Só o ambiente físico também não é o suficiente, ele ajuda, mas você precisa ter ferramentas com que a pessoa trabalhe em casa, por exemplo, pois tem dias que você não está bem para estar no ambiente corporativo, com outras pessoas. Você vai render muito mais para a empresa estando na sua casa. Isso é uma reinvenção muito forte de modelos de trabalho.

Evernote: Entrando neste conceito de Home Office, você acha que a tecnologia contribui para aumentar essa flexibilidade de trabalho?

Ana Fontes: Sou adepta e já trabalhei no modelo de Home Office, acho que como uma combinação no trabalho é um modelo perfeito. Já trabalhar o tempo todo em Home Office não é produtivo como nada o tempo inteiro é produtivo. Se você ficar muito tempo em casa, você acaba não tendo interação. Mas quando você precisa de um momento de mais reflexão e planejamento é muito melhor ficar em casa. Por isso eu acho que a combinação dos dois modelos é a melhor solução. Vai trazer um ambiente bacana para quem trabalha em qualquer modelo, seja ele empreendedor ou do ambiente corporativo. Para isso, a tecnologia tem que ser muito amiga, muito parceira de quem adota esses modelos.

Evernote: Você acha que uma equipe feliz acaba sendo também mais produtiva? Você se preocupa em motivar aqueles que trabalham com você?

Ana Fontes: Além das atividades que falei antes, eu tenho também um espaço de co-working, com isso tem vários empreendedores que trabalham no meu espaço e meus funcionários juntos. Ambiente mais colaborativo, impossível. O que a gente sempre preza é que a pessoa esteja bem, que ela venha para o ambiente de trabalho e que com isso ela se sinta bem. Mas claro que se precisar trabalhar de casa, ela precisa ter essa opção, isso deve ser a escolha de cada um.

Procuro trabalhar muito com o equilíbrio, porque assim as pessoas ficam mais tranquilas, podem fazer o que for melhor para elas e para a empresa.

Evernote: Esses espaços de co-working estão fortalecendo o conceito de produtividade? Quais benefícios você vê para trabalhar neste formato?
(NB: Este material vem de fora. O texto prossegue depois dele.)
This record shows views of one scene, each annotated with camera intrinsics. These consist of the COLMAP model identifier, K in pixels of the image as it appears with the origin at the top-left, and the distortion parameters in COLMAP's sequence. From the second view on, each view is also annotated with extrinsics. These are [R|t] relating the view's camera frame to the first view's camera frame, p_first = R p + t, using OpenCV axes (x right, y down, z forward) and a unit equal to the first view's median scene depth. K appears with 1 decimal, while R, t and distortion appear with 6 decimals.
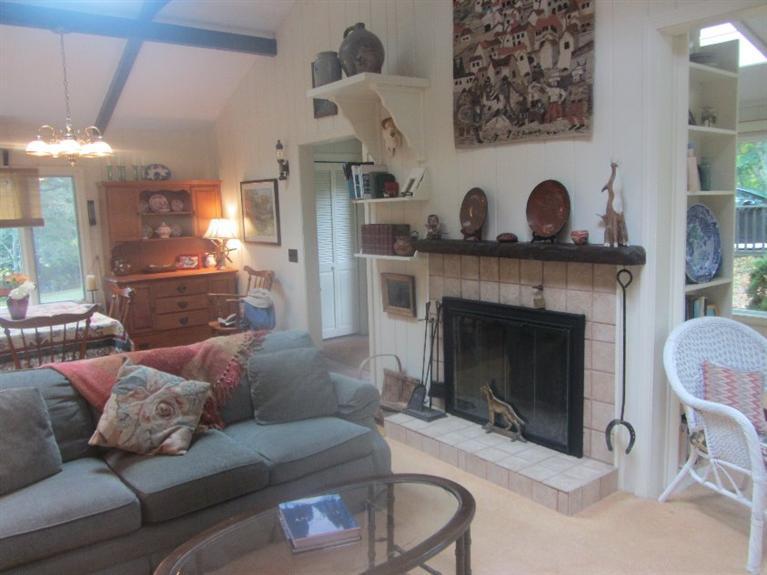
lens RADIAL K [[637.4, 0, 383.5], [0, 637.4, 287.5], [0, 0, 1]] dist [-0.048209, 0.020956]
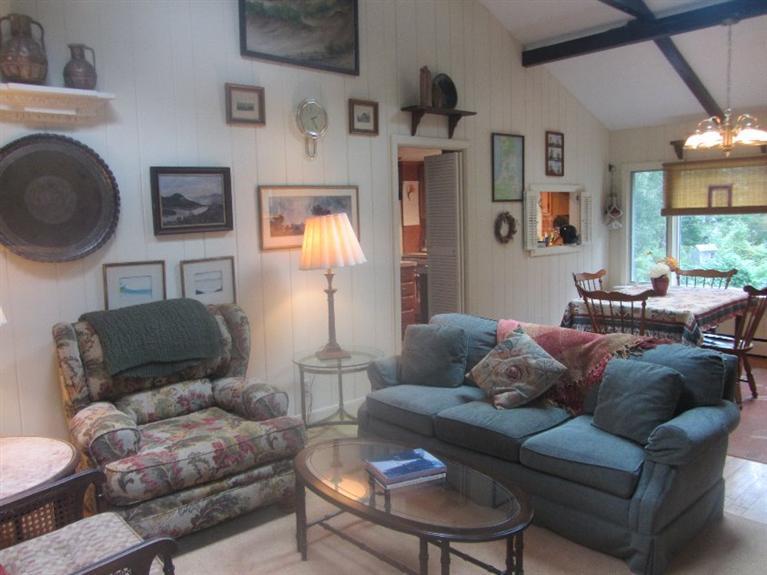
lens RADIAL K [[637.4, 0, 383.5], [0, 637.4, 287.5], [0, 0, 1]] dist [-0.048209, 0.020956]
pose [[0.093040, 0.142809, -0.985368, 0.645897], [-0.104152, 0.985627, 0.133012, -0.082864], [0.990200, 0.090253, 0.106576, 0.487491]]
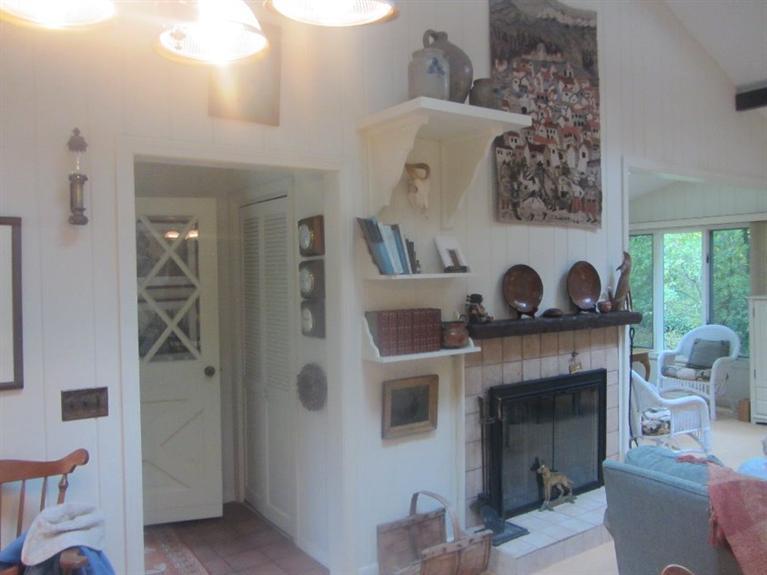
lens RADIAL K [[637.4, 0, 383.5], [0, 637.4, 287.5], [0, 0, 1]] dist [-0.048209, 0.020956]
pose [[0.041814, 0.008021, 0.999093, -0.896515], [0.141883, 0.989786, -0.013885, -0.148829], [-0.989000, 0.142335, 0.040249, 1.263452]]
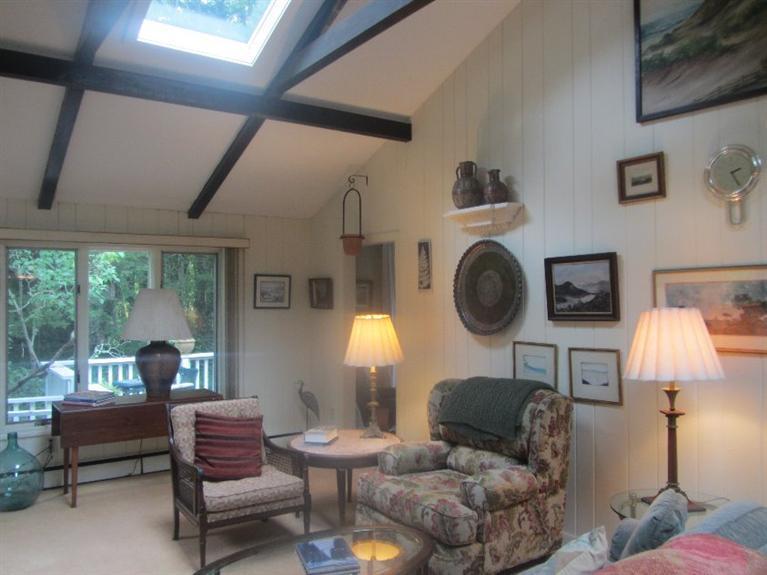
lens RADIAL K [[637.4, 0, 383.5], [0, 637.4, 287.5], [0, 0, 1]] dist [-0.048209, 0.020956]
pose [[-0.998787, 0.035684, 0.033923, -0.170453], [0.039274, 0.992952, 0.111821, -0.185449], [-0.029694, 0.113018, -0.993149, 1.339227]]
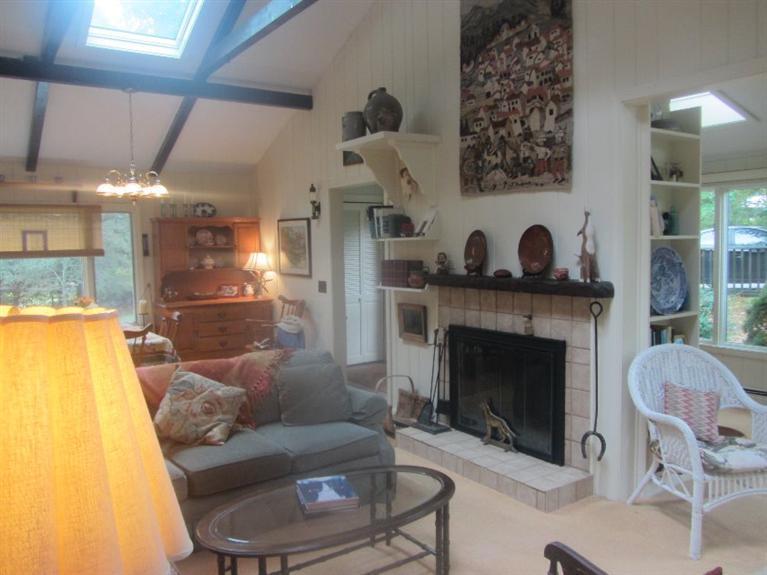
lens RADIAL K [[637.4, 0, 383.5], [0, 637.4, 287.5], [0, 0, 1]] dist [-0.048209, 0.020956]
pose [[0.998214, 0.018789, -0.056704, 0.045281], [-0.021881, 0.998278, -0.054421, 0.015510], [0.055584, 0.055564, 0.996907, -0.169588]]
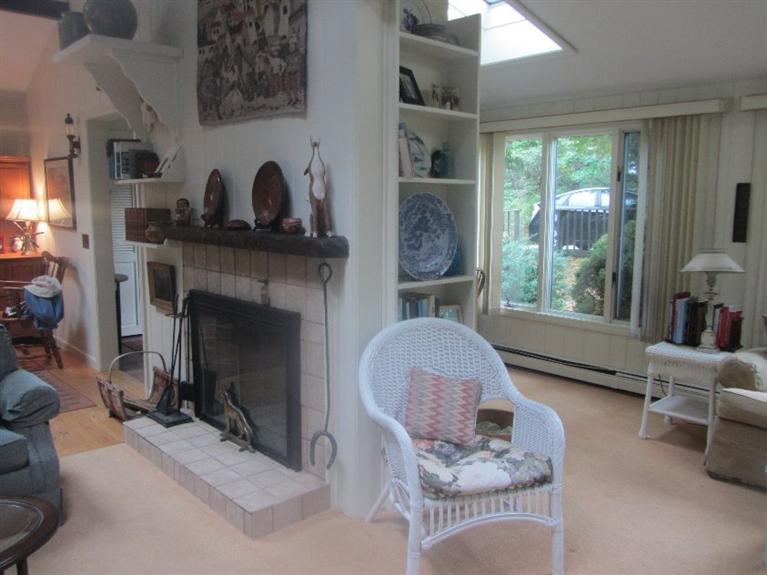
lens RADIAL K [[637.4, 0, 383.5], [0, 637.4, 287.5], [0, 0, 1]] dist [-0.048209, 0.020956]
pose [[0.994974, 0.025684, 0.096789, 0.322530], [-0.026479, 0.999625, 0.006932, -0.001759], [-0.096574, -0.009460, 0.995281, 0.087688]]
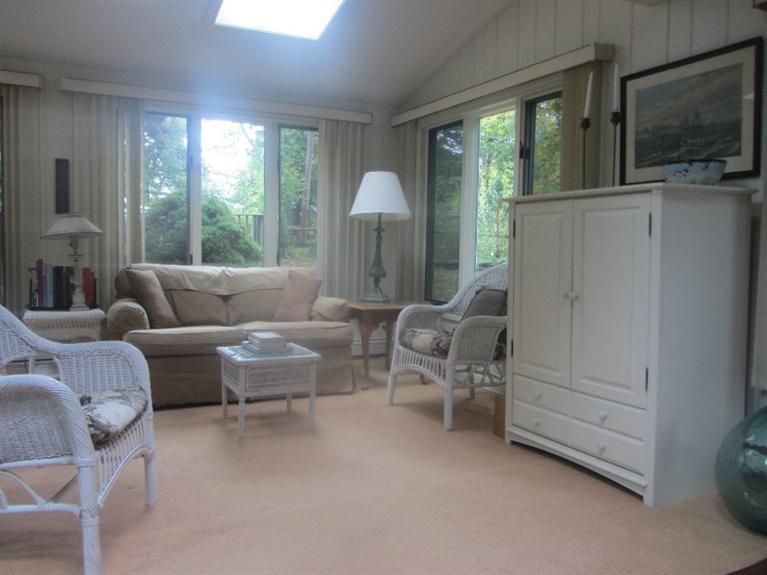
lens RADIAL K [[637.4, 0, 383.5], [0, 637.4, 287.5], [0, 0, 1]] dist [-0.048209, 0.020956]
pose [[0.166037, -0.034899, 0.985502, -0.038361], [0.096736, 0.995130, 0.018942, 0.087923], [-0.981363, 0.092189, 0.168604, 0.365278]]
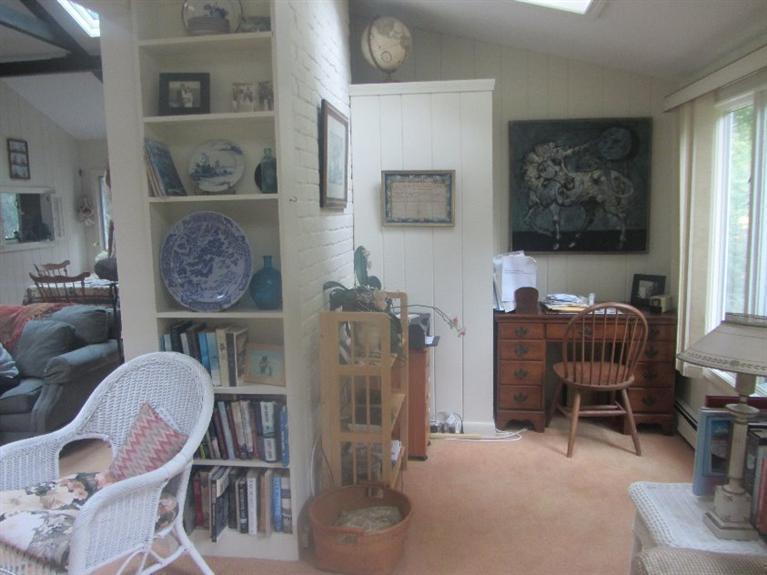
lens RADIAL K [[637.4, 0, 383.5], [0, 637.4, 287.5], [0, 0, 1]] dist [-0.048209, 0.020956]
pose [[0.705414, 0.110167, -0.700182, 1.110063], [-0.089477, 0.993785, 0.066218, -0.100863], [0.703125, 0.015939, 0.710887, 0.536977]]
Ana Fontes: É um ambiente que fisicamente favorece, por ser um local mais aberto, onde as pessoas olham umas para as outras, veem em algum momento o que as outras estão fazendo e isso acaba incentivando a fazer melhor, trabalhar em parceria, estar mais junto, ouvir o outro. Ajuda você a ser mais condescendente, pois ali existem pessoas que não fazem parte do seu negócio interagindo no mesmo ambiente de trabalho que você. Para mim é um ambiente fantástico, onde você pode fazer contato e conhecer novas pessoas. A grande questão é que, como toda tendência, como todo modelo novo de trabalho, as pessoas precisam se adaptar. Já tive pessoas que vieram trabalhar no meu ambiente de co-working e me disseram que não gostavam de trabalhar neste tipo de local aberto. Mas a partir disso a pessoa precisa fazer uma escolha, ou ela volta a trabalhar em uma sala fechada, ou quando ela perceber que aquilo faz sentido, ela se adapta. O mais importante é você identificar como cada pessoa rende melhor.

Evernote: Para finalizar, o que você considera sucesso?

Ana Fontes: Para mim é sucesso eu fazer o que gosto, poder viver daquilo que eu gosto e poder contribuir e ajudar outras pessoas.

Se eu for fazer o que eu gosto, mas isso não ajudar ninguém, então não faz nenhum sentido. Essa é a minha equação de sucesso.